Cependant, avec des sibilements de peine et d’ahan, la horde farouche des puddleurs, poudreux et noirs dans le fulgurement de leurs fours, de longs ruisseaux de sueur coulant comme des larmes de leurs membres exténués jusque parmi les flots de laitier piétines par leurs semelles, s’exténuaient aux suprêmes efforts de la manipulation. En vingt endroits, brusquement les portes de fer des cuvettes battirent ; des bras armés de tenailles venaient d’entrer dans la fournaise, en avaient extrait d’horribles boules rugueuses, papillées de grains de riz d’un éclat aveuglant, comme des têtes de Méduse à crinières de flammes, et les avaient précipitées sur des véhicules de fer qui les emportaient maintenant, crachant le feu par les yeux, la bouche et les narines, du côté des marteaux pilons. De moment en L’énorme gueulard, pareil à un cratère, exhalait des tourbillons de gaz bleusmoment, le nombre de ces boules roulantes augmentait ; elles décrivaient dans les houles humaines des trajectoires sanglantes qui se croisaient, multipliaient à terre des rais de feu ; le sol en tous lieux était éclaboussé d’un déluge de braises fumantes que les pieds écrasaient et qui se rompaient en fusées d’étoiles. Et sans trêve le marteleur, son masque en fil de fer sur la face, les tibias et les pieds protégés d’épaisses lamelles de cuir qui lui donnaient une apparence grotesque et terrible, remuait aux crocs de ses tenailles, sous les chocs d’un pilon s’abattant avec un fracas mou, les informes blocs pétillants desquels, à chaque coup, giclait, comme une sève chaude, toute une pluie d’étincelles. Les passeurs à leur tour s’emparaient des loupes graduellement équarries et les portaient aux laminoirs ébaucheurs. Puis commençait la galopée des crocheteurs, bondissant par bandes de quatre de chaque côté des rouleaux, leurs lourdes pinces en arrêt pour saisir au passage la barre de fer, dès sa sortie des cylindres. Et la barre s’allongeait, finissait par ressembler à un énorme serpent écarlate, se tordant dans la fuite et la bousculade du train.

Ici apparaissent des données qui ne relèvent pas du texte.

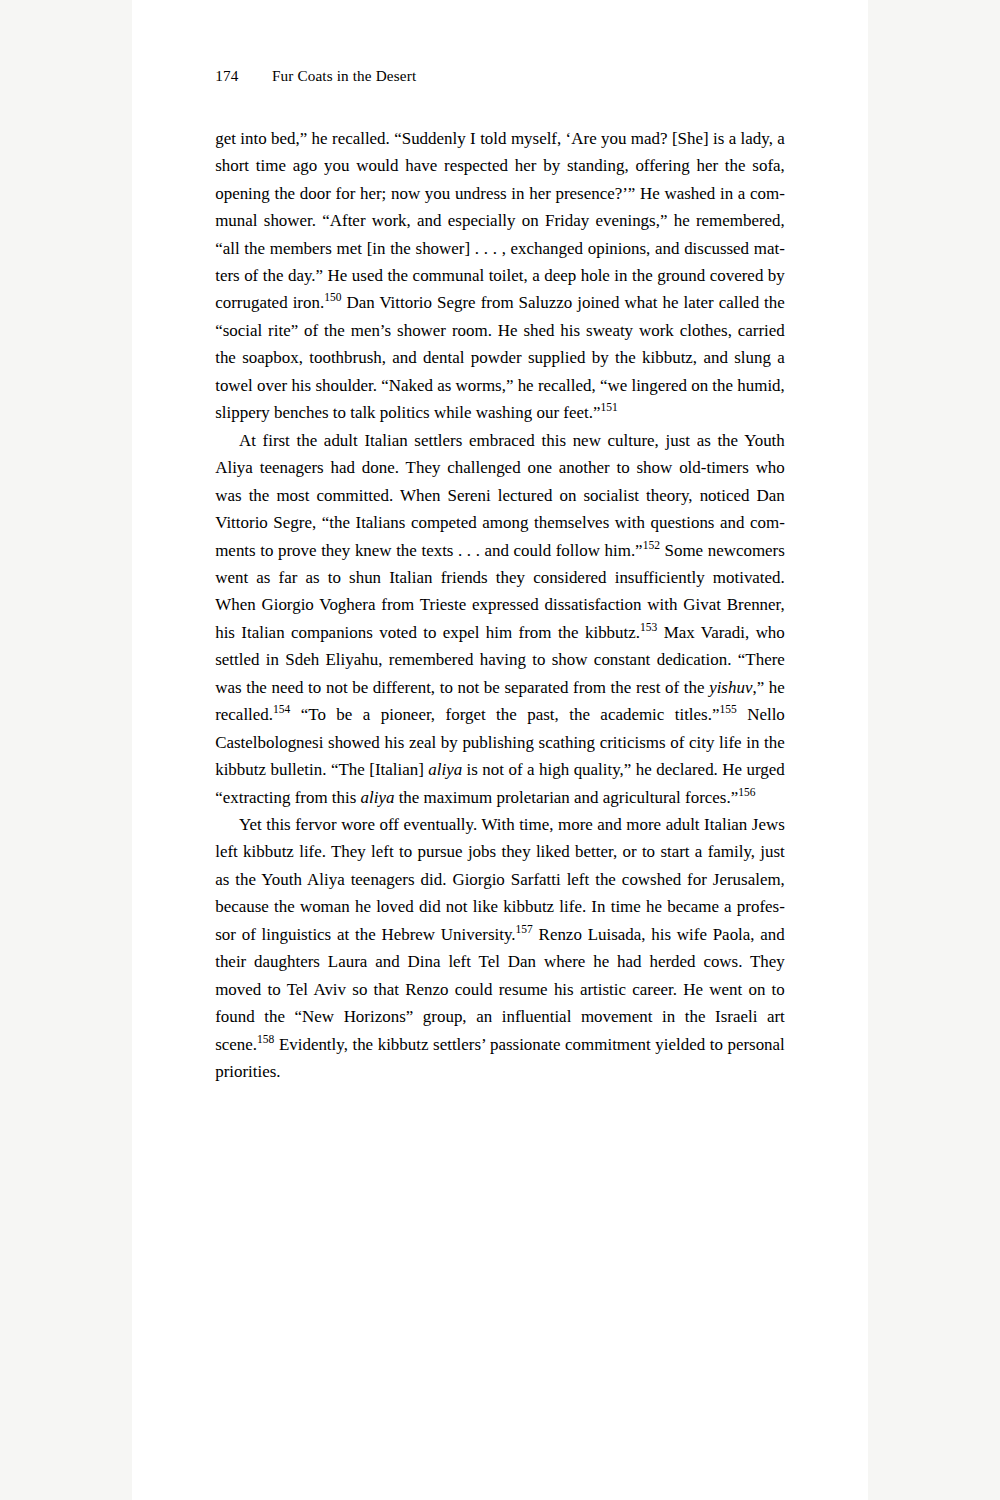174 Fur Coats in the Desert
get into bed,” he recalled. “Suddenly I told myself, ‘Are you mad? [She] is a lady, a short time ago you would have respected her by standing, offering her the sofa, opening the door for her; now you undress in her presence?’” He washed in a communal shower. “After work, and especially on Friday evenings,” he remembered, “all the members met [in the shower] . . . , exchanged opinions, and discussed matters of the day.” He used the communal toilet, a deep hole in the ground covered by corrugated iron.150 Dan Vittorio Segre from Saluzzo joined what he later called the “social rite” of the men’s shower room. He shed his sweaty work clothes, carried the soapbox, toothbrush, and dental powder supplied by the kibbutz, and slung a towel over his shoulder. “Naked as worms,” he recalled, “we lingered on the humid, slippery benches to talk politics while washing our feet.”151
At first the adult Italian settlers embraced this new culture, just as the Youth Aliya teenagers had done. They challenged one another to show old-timers who was the most committed. When Sereni lectured on socialist theory, noticed Dan Vittorio Segre, “the Italians competed among themselves with questions and comments to prove they knew the texts . . . and could follow him.”152 Some newcomers went as far as to shun Italian friends they considered insufficiently motivated. When Giorgio Voghera from Trieste expressed dissatisfaction with Givat Brenner, his Italian companions voted to expel him from the kibbutz.153 Max Varadi, who settled in Sdeh Eliyahu, remembered having to show constant dedication. “There was the need to not be different, to not be separated from the rest of the yishuv,” he recalled.154 “To be a pioneer, forget the past, the academic titles.”155 Nello Castelbolognesi showed his zeal by publishing scathing criticisms of city life in the kibbutz bulletin. “The [Italian] aliya is not of a high quality,” he declared. He urged “extracting from this aliya the maximum proletarian and agricultural forces.”156
Yet this fervor wore off eventually. With time, more and more adult Italian Jews left kibbutz life. They left to pursue jobs they liked better, or to start a family, just as the Youth Aliya teenagers did. Giorgio Sarfatti left the cowshed for Jerusalem, because the woman he loved did not like kibbutz life. In time he became a professor of linguistics at the Hebrew University.157 Renzo Luisada, his wife Paola, and their daughters Laura and Dina left Tel Dan where he had herded cows. They moved to Tel Aviv so that Renzo could resume his artistic career. He went on to found the “New Horizons” group, an influential movement in the Israeli art scene.158 Evidently, the kibbutz settlers’ passionate commitment yielded to personal priorities.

De plus en plus, les cris, les appels, les tintements des gongs, le cahotement des véhicules, le sifflement de la vapeur, le bruit des ringards jetés à terre montaient, se mêlaient, dissonaient dans la prodigieuse cacophonie de ce peuple d’hommes et de machines tourbillonnant, beuglant et mugissant à l’égal d’une ménagerie. Chaque fois que la scie à vapeur, décliquant sa grande roue dentelée, mordait un rail, un crissement s’entendait, horrible, comme une décharge de mitraille, en même temps que s’échappait du fer scié un pétillement de rubescentes bluettes. Et au loin, un autre monstre, aux roues de fonte perpétuellement bourdonnantes, avec deux colossales mâchoires qui s’ouvraient et se fermaient d’un mouvement automatique, les terrifiantes cisailles mécaniques cassaient d’une fois des pièces grosses comme une tête d’homme, sans jamais s’alentir ni s’accélérer, leurs crocs toujours prêts à travers on ne sait quel épouvantable meuglement produit par le toupillonnement des meules massives. Puis, dominant tout ce pêle-mêle des batailles industrielles, avec une rotation de cent tours à la minute, la vision chimérique des volants, gironnant dans leur cage de fer et touchant presque la voûte, évoquait la pensée de disques solaires désorbités et roulant en des ellipses effrénées à travers l’espace. Et tandis que, dans les flammes de l’air, les hommes érénés, pantelants, les côtes trouées de creux profonds à chaque halenée, s’épuisaient aux affres du dernier coup de collier, il semblait qu’une exaspération avait pris tout ce monde ténébreux des machines, par ironie des forces déclinantes de la créature.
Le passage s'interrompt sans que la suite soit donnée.